The U.S. Chamber Institute for Legal Reform has released a report detailing current problems with states using private companies for unclaimed property audits and paying those auditors based on the amount recovered. The report begins with an example of what can go wrong when private auditors are paid on a contingent basis. The nightmare story of what many life insurance companies recently experienced is well worth the read by anyone who thinks that because their company has been diligently complying with unclaimed property laws, there can’t be any risk from an audit.
After reviewing the issues, the U.S. Chamber suggests several, eminently achievable, reforms. These reforms include:
- Prohibiting contingency fees;
- Requiring all state contracts for private audit services to be subject to an open, competitive bidding process;
- Requiring all such contracts to be posted on the unclaimed property administrator’s website; and
- No delegation of state authority to private contractor on substantive decision-making, such as legal theories.
The report also offers suggestions that states provide voluntary disclosure programs with certain protections for participating holders.

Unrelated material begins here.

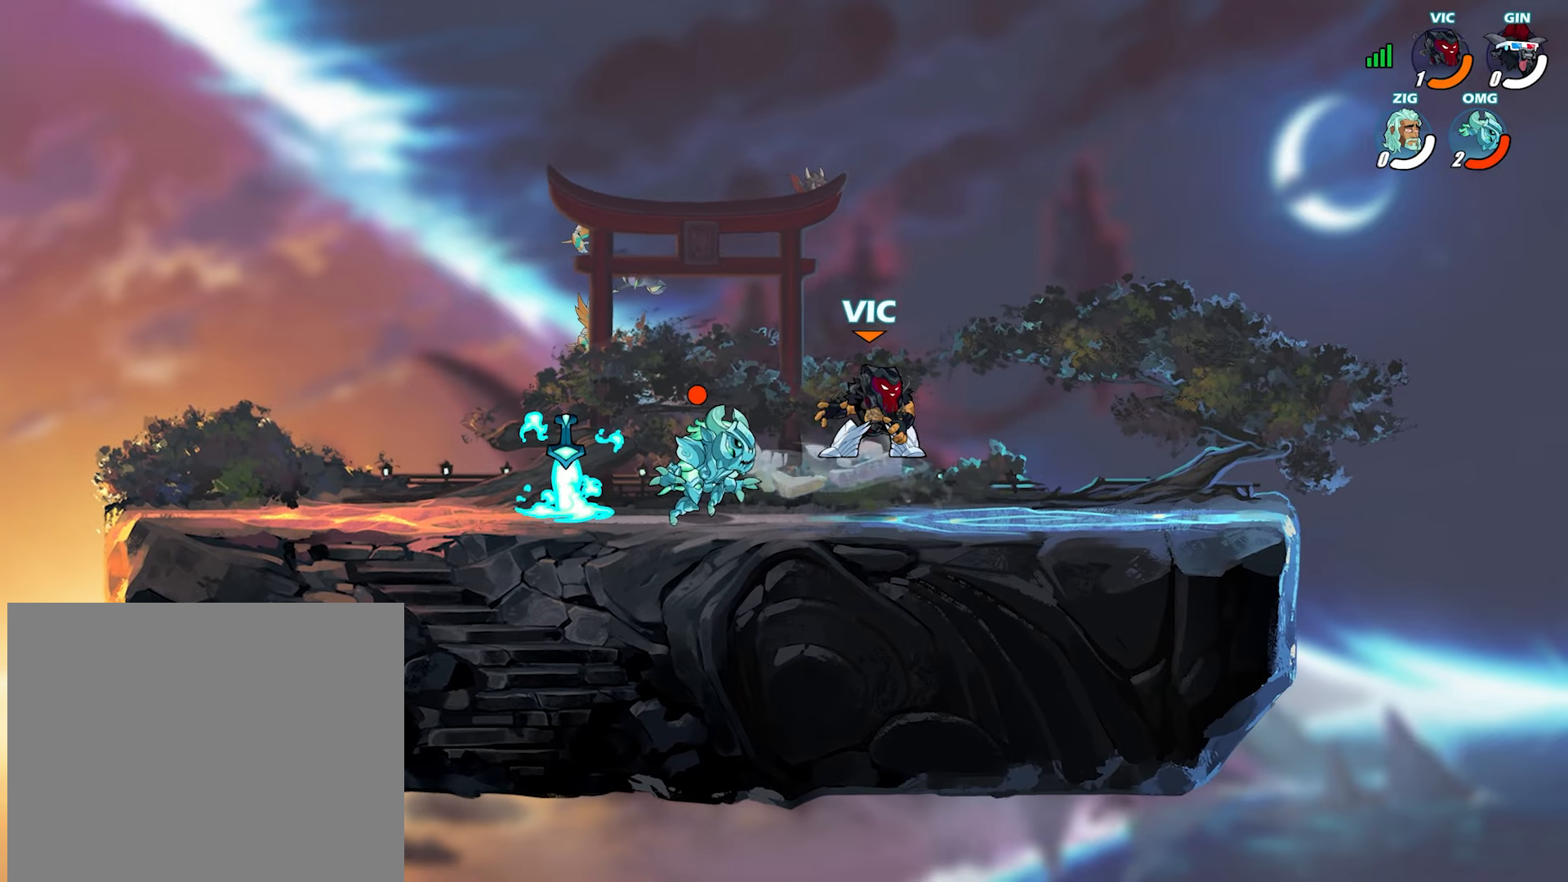
{"dt_ms": 500, "buttons": ["CROSS", "L2"], "left_stick": "right", "right_stick": "center", "events": [[100, "left_stick", "center"], [200, "left_stick", "down-left"], [283, "left_stick", "right"], [450, "CROSS", "down"], [450, "L2", "down"]]}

Practice Note: Over a decade ago, several attorneys with McDermott’s SALT practice, while working at the Counsel On State Taxation (COST), drafted a Holder’s Bill of Rights. While Delaware was one of the main proponents of the concept, it did not get any traction in other states. The current negative impression many holders have regarding third-party contingency fee unclaimed property auditors could have been limited, and perhaps prevented, if states had embraced this idea. It is probably time to consider this concept. If third-party auditors offered such a pledge to holders, audits would be far less adversarial and be completed much faster.